## Aufgaben
1. Beantworten Sie anhand des Auszugs folgende Fragen:
(a) Als was war die Sache laut Auszug eher angelegt?
(b) Welches Wort darf man in Russland dem Auszug zufolge nicht sagen?
(c) Welche beiden Sender haben nichts über in Berlin gelandete Außerirdische berichtet?
2. Schreiben Sie den Abschnitt des Auszugs ab, der mit „Mir ist auch“ beginnt und mit „Stunden Video darüber.“ endet.

----- Auszug

Bisher deutet das darauf hin, dass die Russen die Sache völlig unterschätzt und vor allem unzureichend ausgekundschaftet haben. Und das hätten sie garantiert nicht, wenn sie damit gerechnet hätten, sich mit den Amerikanern oder der NATO anzulegen. Die dachten, es reicht, die Panzer zu zeigen und denen ein paar aufs Maul zu hauen und fertig. Das war eher so als Show-Event angelegt. Und sowas macht man eben nicht, weil einem eben klar sein muss, dass das eskalieren kann und wird.

Selbst dann, wenn man aber annimmt, dass die Russen einen triftigen Grund hatten, hätten sie sich nicht nur in der Ukraine, sondern auch in Russland völlig anders verhalten müssen. Es gibt inzwischen – glaubwürdige – Berichte, wonach man in Russland gerade die totale Zensur mit hohen Strafen durchsetzt, Sender abdreht, Journalisten bestraft, und vor allem: Die Öffentlichkeit anlügt. Es scheint so zu sein, dass man den Russen erzählt, es ginge nur um eine „Spezialoperation“ – Krieg darf man nicht sagen – zur Befreiung von Donezk und Luhansk oder der Region Donbass, weil Freiheit für Russen. Als ob das, was die Russen in Russland gerade machen, Freiheit wäre. Genausogut könnte man sagen, dass China Hongkong von den Briten befreit habe.

Mir ist auch nicht klar, worauf die Information beruhe, dass die Ukraine seit 2014 Donezk und Luhansk piesacke und massakriere. Davon hätte man gehört. Die Leute schreiben mir, es sei ja klar, dass ich davon nichts wüsste, weil unsere Medien davon nicht berichteten. Ich halte unsere Medien zwar für den letzten Schrott und sehr unglaubwürdig, aber es ist jetzt auch nicht so, dass etwas schon deshalb wahr würde, weil sie davon nicht berichteten. Es sind gestern auch keine Außerirdischen in Berlin gelandet, obwohl ARD und ZDF davon nichts berichtet haben. Wir leben im Zeitalter von Smartphones, Social Media und Youtube. Wenn die da so massakriert würden, müsste es ja irgendwelche Handyvideos, Fotos, Berichte oder sowas geben. Wenn in China ein Sack Reis umfällt, gibt es 400 Stunden Video darüber.

----------
----- Vorliegende Zeilen

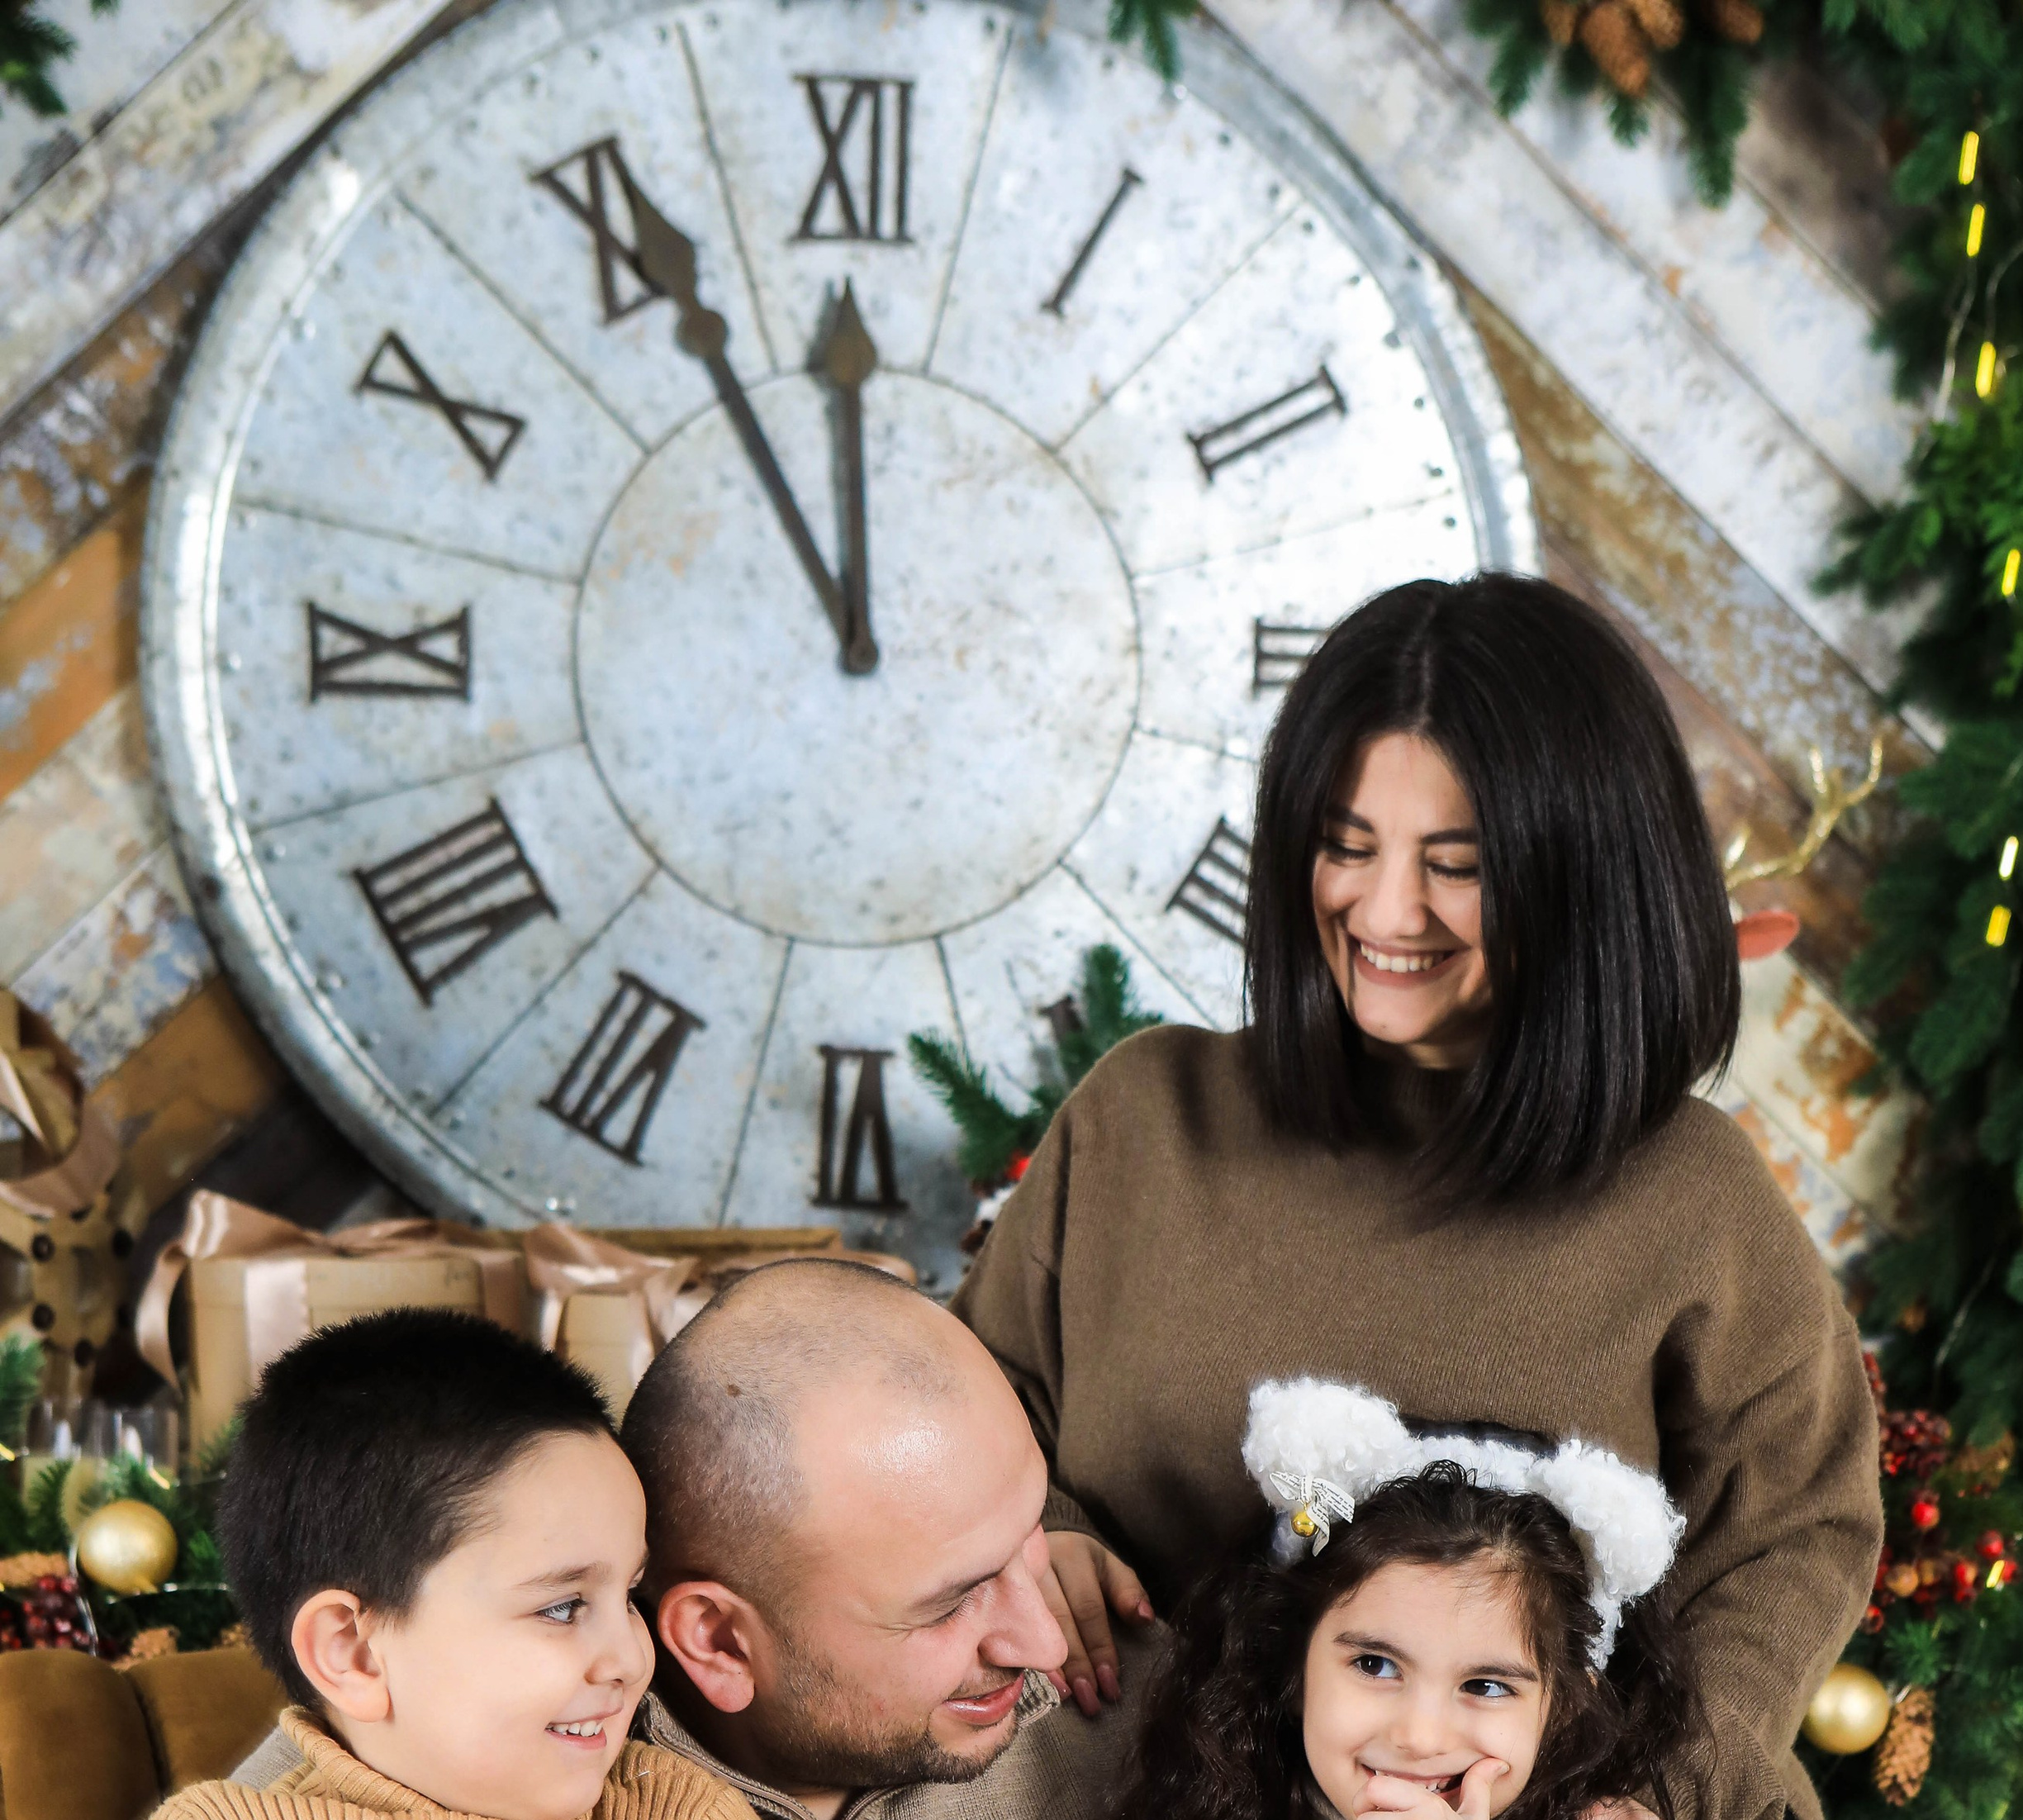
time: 11:55
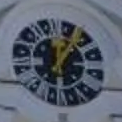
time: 12:04
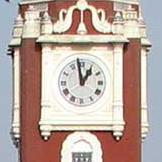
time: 12:58
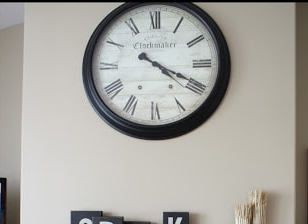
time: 4:19
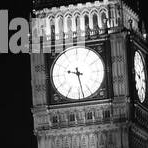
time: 9:28
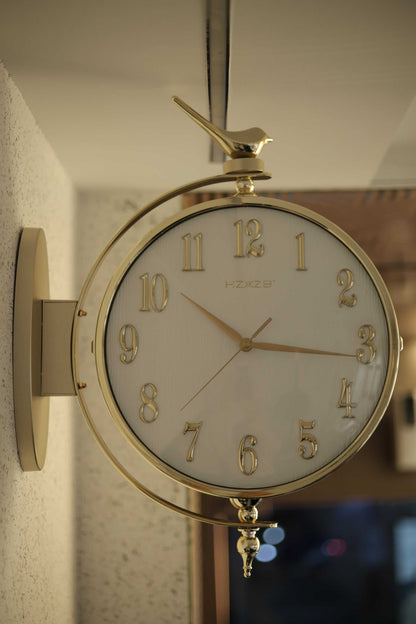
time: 10:16
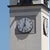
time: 7:01
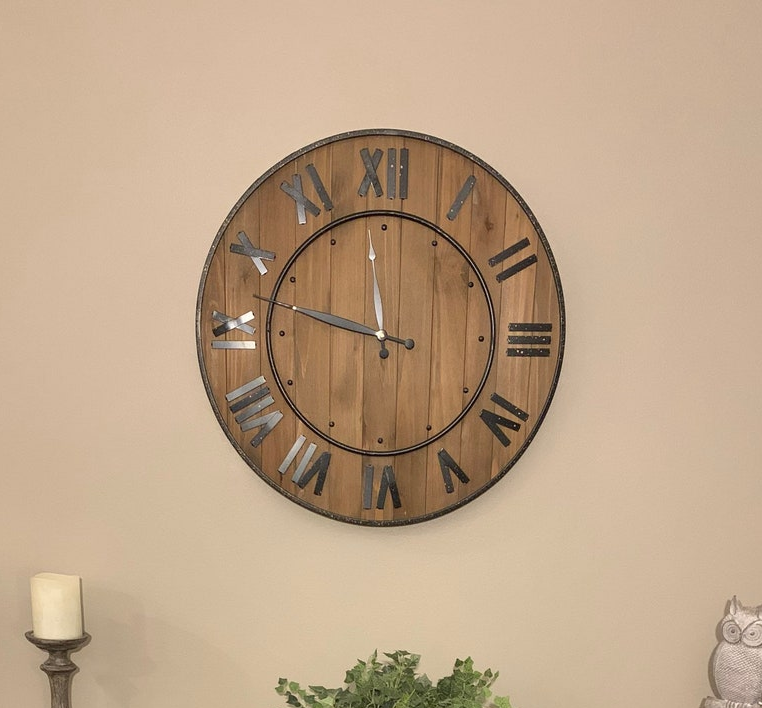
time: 11:47
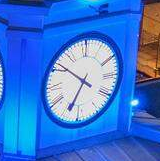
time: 6:51
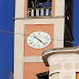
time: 10:22
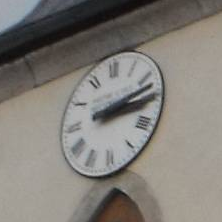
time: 3:12
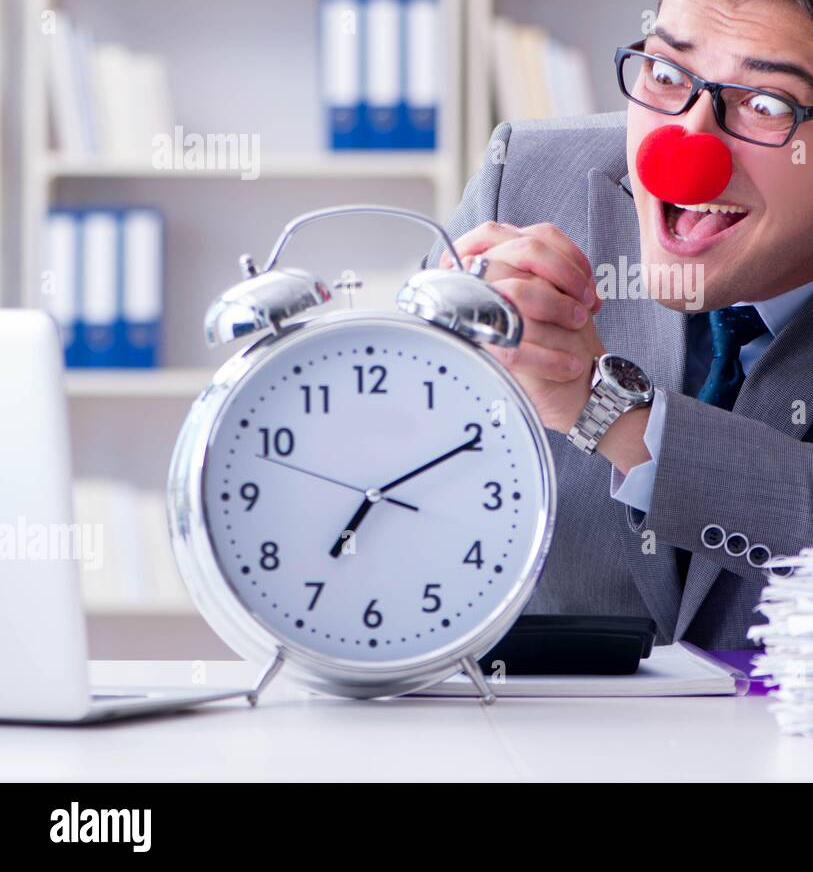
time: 7:10
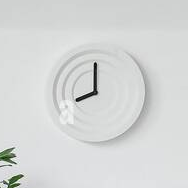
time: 7:59
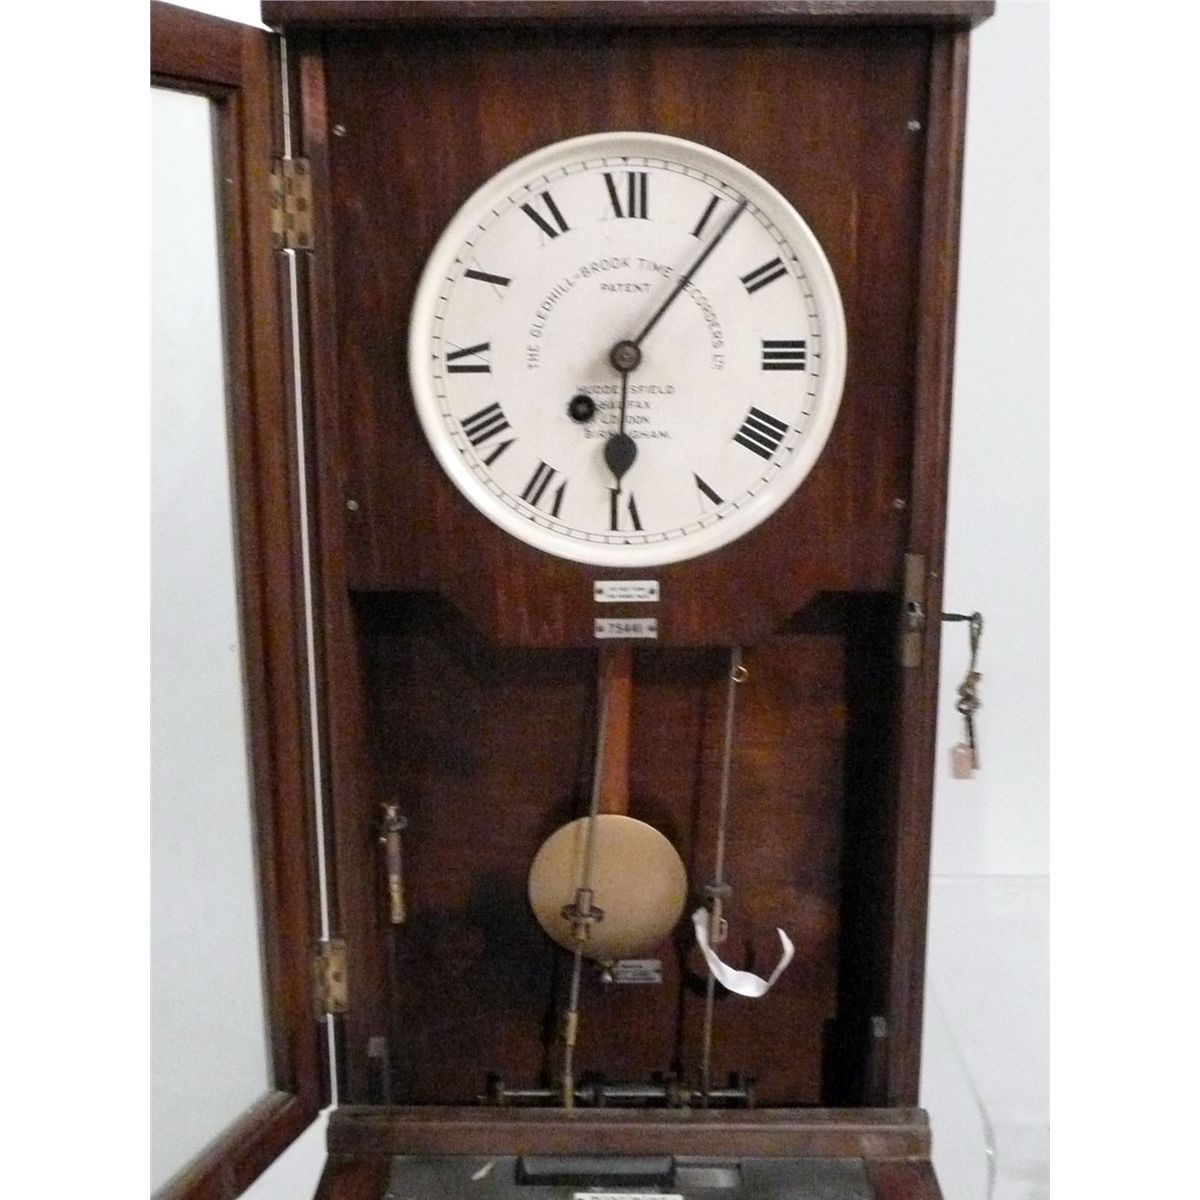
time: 6:06
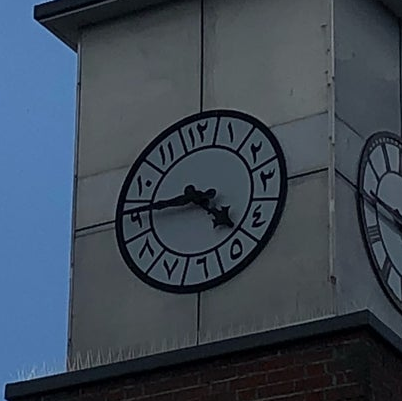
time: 4:45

----------

## Lösungen
1.
(a) Als Show-Event.
(b) Krieg.
(c) ARD und ZDF.

2.
Mir ist auch nicht klar, worauf die Information beruhe, dass die Ukraine seit 2014 Donezk und Luhansk piesacke und massakriere. Davon hätte man gehört. Die Leute schreiben mir, es sei ja klar, dass ich davon nichts wüsste, weil unsere Medien davon nicht berichteten. Ich halte unsere Medien zwar für den letzten Schrott und sehr unglaubwürdig, aber es ist jetzt auch nicht so, dass etwas schon deshalb wahr würde, weil sie davon nicht berichteten. Es sind gestern auch keine Außerirdischen in Berlin gelandet, obwohl ARD und ZDF davon nichts berichtet haben. Wir leben im Zeitalter von Smartphones, Social Media und Youtube. Wenn die da so massakriert würden, müsste es ja irgendwelche Handyvideos, Fotos, Berichte oder sowas geben. Wenn in China ein Sack Reis umfällt, gibt es 400 Stunden Video darüber.